• [WORK INSTRUCTIONS] Set down the data below in full and exactly, minus the pictures.

-- -- --

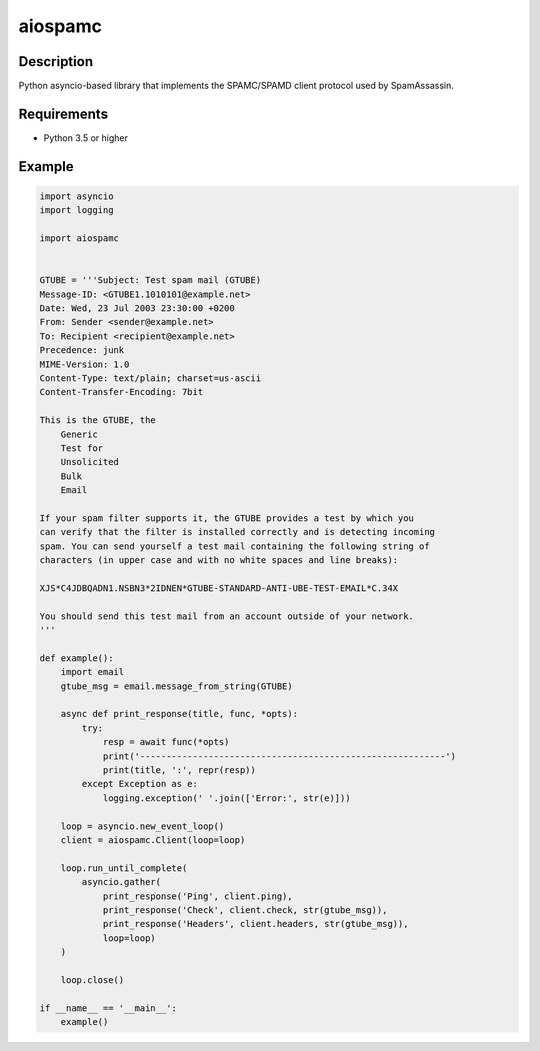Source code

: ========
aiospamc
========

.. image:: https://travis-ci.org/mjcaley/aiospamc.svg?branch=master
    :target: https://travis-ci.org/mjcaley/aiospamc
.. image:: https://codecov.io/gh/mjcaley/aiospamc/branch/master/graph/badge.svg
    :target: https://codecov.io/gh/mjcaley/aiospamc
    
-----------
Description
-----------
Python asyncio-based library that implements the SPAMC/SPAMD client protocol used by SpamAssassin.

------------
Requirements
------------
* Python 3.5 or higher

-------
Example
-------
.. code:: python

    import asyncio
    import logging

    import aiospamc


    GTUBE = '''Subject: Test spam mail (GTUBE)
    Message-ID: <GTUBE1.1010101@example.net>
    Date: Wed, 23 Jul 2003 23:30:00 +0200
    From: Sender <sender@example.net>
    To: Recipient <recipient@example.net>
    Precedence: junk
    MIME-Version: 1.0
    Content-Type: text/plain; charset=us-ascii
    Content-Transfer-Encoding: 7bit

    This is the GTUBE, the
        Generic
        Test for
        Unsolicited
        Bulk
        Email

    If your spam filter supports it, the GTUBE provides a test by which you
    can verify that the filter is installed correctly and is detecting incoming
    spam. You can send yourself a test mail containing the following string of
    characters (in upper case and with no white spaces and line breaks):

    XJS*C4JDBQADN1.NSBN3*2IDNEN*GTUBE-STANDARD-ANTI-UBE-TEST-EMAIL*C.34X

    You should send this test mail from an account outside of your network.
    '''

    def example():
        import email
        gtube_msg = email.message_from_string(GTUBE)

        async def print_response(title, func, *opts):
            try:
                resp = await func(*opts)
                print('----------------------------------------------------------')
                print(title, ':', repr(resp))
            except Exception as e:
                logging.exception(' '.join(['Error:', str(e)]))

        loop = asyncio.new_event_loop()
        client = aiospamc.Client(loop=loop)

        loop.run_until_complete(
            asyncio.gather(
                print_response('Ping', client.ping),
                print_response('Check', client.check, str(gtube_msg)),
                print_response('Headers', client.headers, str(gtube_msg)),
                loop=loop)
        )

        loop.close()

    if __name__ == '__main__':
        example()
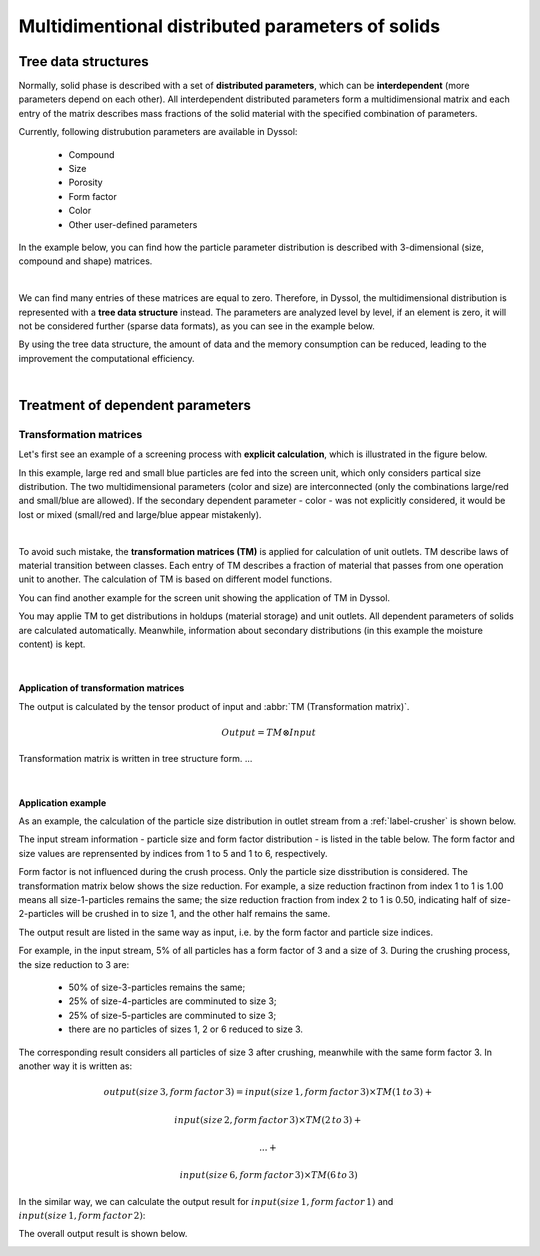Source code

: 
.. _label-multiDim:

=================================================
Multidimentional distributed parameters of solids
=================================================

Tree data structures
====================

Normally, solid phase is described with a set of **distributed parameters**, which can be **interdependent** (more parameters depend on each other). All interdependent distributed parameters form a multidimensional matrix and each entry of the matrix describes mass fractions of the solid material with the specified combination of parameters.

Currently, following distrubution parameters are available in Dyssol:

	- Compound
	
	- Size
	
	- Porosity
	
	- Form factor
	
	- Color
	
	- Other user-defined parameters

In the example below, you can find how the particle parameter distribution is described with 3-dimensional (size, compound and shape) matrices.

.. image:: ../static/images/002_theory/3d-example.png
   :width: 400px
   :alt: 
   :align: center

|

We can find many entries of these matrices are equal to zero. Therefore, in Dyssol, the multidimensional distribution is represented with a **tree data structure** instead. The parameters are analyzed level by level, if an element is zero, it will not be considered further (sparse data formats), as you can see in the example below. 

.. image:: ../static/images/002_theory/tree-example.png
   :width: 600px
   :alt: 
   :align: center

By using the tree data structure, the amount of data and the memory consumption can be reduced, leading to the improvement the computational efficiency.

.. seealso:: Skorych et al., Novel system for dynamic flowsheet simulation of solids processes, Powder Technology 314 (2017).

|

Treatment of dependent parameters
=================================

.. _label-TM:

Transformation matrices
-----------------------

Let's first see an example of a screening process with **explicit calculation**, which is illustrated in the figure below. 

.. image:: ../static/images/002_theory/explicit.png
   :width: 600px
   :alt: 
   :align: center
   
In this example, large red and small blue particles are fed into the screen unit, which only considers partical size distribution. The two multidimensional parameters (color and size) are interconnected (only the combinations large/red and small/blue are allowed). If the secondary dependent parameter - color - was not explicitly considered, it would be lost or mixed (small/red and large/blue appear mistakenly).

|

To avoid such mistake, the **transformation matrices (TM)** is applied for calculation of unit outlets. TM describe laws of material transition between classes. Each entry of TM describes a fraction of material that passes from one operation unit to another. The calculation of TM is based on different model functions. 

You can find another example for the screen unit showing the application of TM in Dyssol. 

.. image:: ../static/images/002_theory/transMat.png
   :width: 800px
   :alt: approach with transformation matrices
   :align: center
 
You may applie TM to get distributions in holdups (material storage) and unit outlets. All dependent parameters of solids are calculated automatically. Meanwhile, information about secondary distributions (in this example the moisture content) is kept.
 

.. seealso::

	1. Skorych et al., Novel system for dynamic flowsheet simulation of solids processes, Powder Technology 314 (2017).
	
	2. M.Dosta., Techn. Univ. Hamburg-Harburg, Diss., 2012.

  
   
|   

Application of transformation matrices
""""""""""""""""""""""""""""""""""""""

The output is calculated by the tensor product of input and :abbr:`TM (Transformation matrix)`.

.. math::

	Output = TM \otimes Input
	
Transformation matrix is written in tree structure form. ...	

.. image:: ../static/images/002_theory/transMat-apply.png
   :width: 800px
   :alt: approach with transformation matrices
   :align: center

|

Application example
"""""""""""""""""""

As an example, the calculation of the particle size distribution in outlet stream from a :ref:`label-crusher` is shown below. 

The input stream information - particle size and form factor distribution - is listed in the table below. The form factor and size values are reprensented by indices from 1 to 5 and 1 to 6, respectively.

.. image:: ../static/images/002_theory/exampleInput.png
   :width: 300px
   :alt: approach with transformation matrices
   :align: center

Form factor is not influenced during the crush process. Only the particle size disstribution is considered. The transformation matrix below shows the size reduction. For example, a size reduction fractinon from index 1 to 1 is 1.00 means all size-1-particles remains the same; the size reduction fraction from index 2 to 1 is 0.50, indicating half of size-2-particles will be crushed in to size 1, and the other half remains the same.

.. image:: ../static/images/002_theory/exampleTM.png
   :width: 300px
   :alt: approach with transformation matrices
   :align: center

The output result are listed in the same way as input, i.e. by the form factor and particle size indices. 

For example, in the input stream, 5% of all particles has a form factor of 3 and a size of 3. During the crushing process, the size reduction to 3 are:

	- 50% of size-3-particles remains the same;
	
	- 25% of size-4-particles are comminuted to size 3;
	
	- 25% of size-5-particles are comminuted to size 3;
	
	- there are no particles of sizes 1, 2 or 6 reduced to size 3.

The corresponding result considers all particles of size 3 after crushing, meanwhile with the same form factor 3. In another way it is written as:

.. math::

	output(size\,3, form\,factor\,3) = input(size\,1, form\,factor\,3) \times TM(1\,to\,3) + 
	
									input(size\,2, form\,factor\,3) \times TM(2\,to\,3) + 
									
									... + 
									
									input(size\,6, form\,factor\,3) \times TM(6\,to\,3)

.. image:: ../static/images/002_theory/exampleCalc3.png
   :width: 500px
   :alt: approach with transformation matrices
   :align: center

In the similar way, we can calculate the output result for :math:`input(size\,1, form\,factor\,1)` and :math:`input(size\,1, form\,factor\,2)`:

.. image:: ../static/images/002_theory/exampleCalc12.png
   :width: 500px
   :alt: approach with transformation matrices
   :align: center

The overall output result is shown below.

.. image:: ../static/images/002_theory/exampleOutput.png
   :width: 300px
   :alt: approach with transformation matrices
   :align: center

-- -- --

• [RESPONSE TO THE EXERCISE]
Source code

: ========
aiospamc
========

.. image:: https://travis-ci.org/mjcaley/aiospamc.svg?branch=master
    :target: https://travis-ci.org/mjcaley/aiospamc
.. image:: https://codecov.io/gh/mjcaley/aiospamc/branch/master/graph/badge.svg
    :target: https://codecov.io/gh/mjcaley/aiospamc
    
-----------
Description
-----------
Python asyncio-based library that implements the SPAMC/SPAMD client protocol used by SpamAssassin.

------------
Requirements
------------
* Python 3.5 or higher

-------
Example
-------
.. code:: python

    import asyncio
    import logging

    import aiospamc


    GTUBE = '''Subject: Test spam mail (GTUBE)
    Message-ID: <GTUBE1.1010101@example.net>
    Date: Wed, 23 Jul 2003 23:30:00 +0200
    From: Sender <sender@example.net>
    To: Recipient <recipient@example.net>
    Precedence: junk
    MIME-Version: 1.0
    Content-Type: text/plain; charset=us-ascii
    Content-Transfer-Encoding: 7bit

    This is the GTUBE, the
        Generic
        Test for
        Unsolicited
        Bulk
        Email

    If your spam filter supports it, the GTUBE provides a test by which you
    can verify that the filter is installed correctly and is detecting incoming
    spam. You can send yourself a test mail containing the following string of
    characters (in upper case and with no white spaces and line breaks):

    XJS*C4JDBQADN1.NSBN3*2IDNEN*GTUBE-STANDARD-ANTI-UBE-TEST-EMAIL*C.34X

    You should send this test mail from an account outside of your network.
    '''

    def example():
        import email
        gtube_msg = email.message_from_string(GTUBE)

        async def print_response(title, func, *opts):
            try:
                resp = await func(*opts)
                print('----------------------------------------------------------')
                print(title, ':', repr(resp))
            except Exception as e:
                logging.exception(' '.join(['Error:', str(e)]))

        loop = asyncio.new_event_loop()
        client = aiospamc.Client(loop=loop)

        loop.run_until_complete(
            asyncio.gather(
                print_response('Ping', client.ping),
                print_response('Check', client.check, str(gtube_msg)),
                print_response('Headers', client.headers, str(gtube_msg)),
                loop=loop)
        )

        loop.close()

    if __name__ == '__main__':
        example()
Source code

: 
.. _label-multiDim:

=================================================
Multidimentional distributed parameters of solids
=================================================

Tree data structures
====================

Normally, solid phase is described with a set of **distributed parameters**, which can be **interdependent** (more parameters depend on each other). All interdependent distributed parameters form a multidimensional matrix and each entry of the matrix describes mass fractions of the solid material with the specified combination of parameters.

Currently, following distrubution parameters are available in Dyssol:

	- Compound
	
	- Size
	
	- Porosity
	
	- Form factor
	
	- Color
	
	- Other user-defined parameters

In the example below, you can find how the particle parameter distribution is described with 3-dimensional (size, compound and shape) matrices.

.. image:: ../static/images/002_theory/3d-example.png
   :width: 400px
   :alt: 
   :align: center

|

We can find many entries of these matrices are equal to zero. Therefore, in Dyssol, the multidimensional distribution is represented with a **tree data structure** instead. The parameters are analyzed level by level, if an element is zero, it will not be considered further (sparse data formats), as you can see in the example below. 

.. image:: ../static/images/002_theory/tree-example.png
   :width: 600px
   :alt: 
   :align: center

By using the tree data structure, the amount of data and the memory consumption can be reduced, leading to the improvement the computational efficiency.

.. seealso:: Skorych et al., Novel system for dynamic flowsheet simulation of solids processes, Powder Technology 314 (2017).

|

Treatment of dependent parameters
=================================

.. _label-TM:

Transformation matrices
-----------------------

Let's first see an example of a screening process with **explicit calculation**, which is illustrated in the figure below. 

.. image:: ../static/images/002_theory/explicit.png
   :width: 600px
   :alt: 
   :align: center
   
In this example, large red and small blue particles are fed into the screen unit, which only considers partical size distribution. The two multidimensional parameters (color and size) are interconnected (only the combinations large/red and small/blue are allowed). If the secondary dependent parameter - color - was not explicitly considered, it would be lost or mixed (small/red and large/blue appear mistakenly).

|

To avoid such mistake, the **transformation matrices (TM)** is applied for calculation of unit outlets. TM describe laws of material transition between classes. Each entry of TM describes a fraction of material that passes from one operation unit to another. The calculation of TM is based on different model functions. 

You can find another example for the screen unit showing the application of TM in Dyssol. 

.. image:: ../static/images/002_theory/transMat.png
   :width: 800px
   :alt: approach with transformation matrices
   :align: center
 
You may applie TM to get distributions in holdups (material storage) and unit outlets. All dependent parameters of solids are calculated automatically. Meanwhile, information about secondary distributions (in this example the moisture content) is kept.
 

.. seealso::

	1. Skorych et al., Novel system for dynamic flowsheet simulation of solids processes, Powder Technology 314 (2017).
	
	2. M.Dosta., Techn. Univ. Hamburg-Harburg, Diss., 2012.

  
   
|   

Application of transformation matrices
""""""""""""""""""""""""""""""""""""""

The output is calculated by the tensor product of input and :abbr:`TM (Transformation matrix)`.

.. math::

	Output = TM \otimes Input
	
Transformation matrix is written in tree structure form. ...	

.. image:: ../static/images/002_theory/transMat-apply.png
   :width: 800px
   :alt: approach with transformation matrices
   :align: center

|

Application example
"""""""""""""""""""

As an example, the calculation of the particle size distribution in outlet stream from a :ref:`label-crusher` is shown below. 

The input stream information - particle size and form factor distribution - is listed in the table below. The form factor and size values are reprensented by indices from 1 to 5 and 1 to 6, respectively.

.. image:: ../static/images/002_theory/exampleInput.png
   :width: 300px
   :alt: approach with transformation matrices
   :align: center

Form factor is not influenced during the crush process. Only the particle size disstribution is considered. The transformation matrix below shows the size reduction. For example, a size reduction fractinon from index 1 to 1 is 1.00 means all size-1-particles remains the same; the size reduction fraction from index 2 to 1 is 0.50, indicating half of size-2-particles will be crushed in to size 1, and the other half remains the same.

.. image:: ../static/images/002_theory/exampleTM.png
   :width: 300px
   :alt: approach with transformation matrices
   :align: center

The output result are listed in the same way as input, i.e. by the form factor and particle size indices. 

For example, in the input stream, 5% of all particles has a form factor of 3 and a size of 3. During the crushing process, the size reduction to 3 are:

	- 50% of size-3-particles remains the same;
	
	- 25% of size-4-particles are comminuted to size 3;
	
	- 25% of size-5-particles are comminuted to size 3;
	
	- there are no particles of sizes 1, 2 or 6 reduced to size 3.

The corresponding result considers all particles of size 3 after crushing, meanwhile with the same form factor 3. In another way it is written as:

.. math::

	output(size\,3, form\,factor\,3) = input(size\,1, form\,factor\,3) \times TM(1\,to\,3) + 
	
									input(size\,2, form\,factor\,3) \times TM(2\,to\,3) + 
									
									... + 
									
									input(size\,6, form\,factor\,3) \times TM(6\,to\,3)

.. image:: ../static/images/002_theory/exampleCalc3.png
   :width: 500px
   :alt: approach with transformation matrices
   :align: center

In the similar way, we can calculate the output result for :math:`input(size\,1, form\,factor\,1)` and :math:`input(size\,1, form\,factor\,2)`:

.. image:: ../static/images/002_theory/exampleCalc12.png
   :width: 500px
   :alt: approach with transformation matrices
   :align: center

The overall output result is shown below.

.. image:: ../static/images/002_theory/exampleOutput.png
   :width: 300px
   :alt: approach with transformation matrices
   :align: center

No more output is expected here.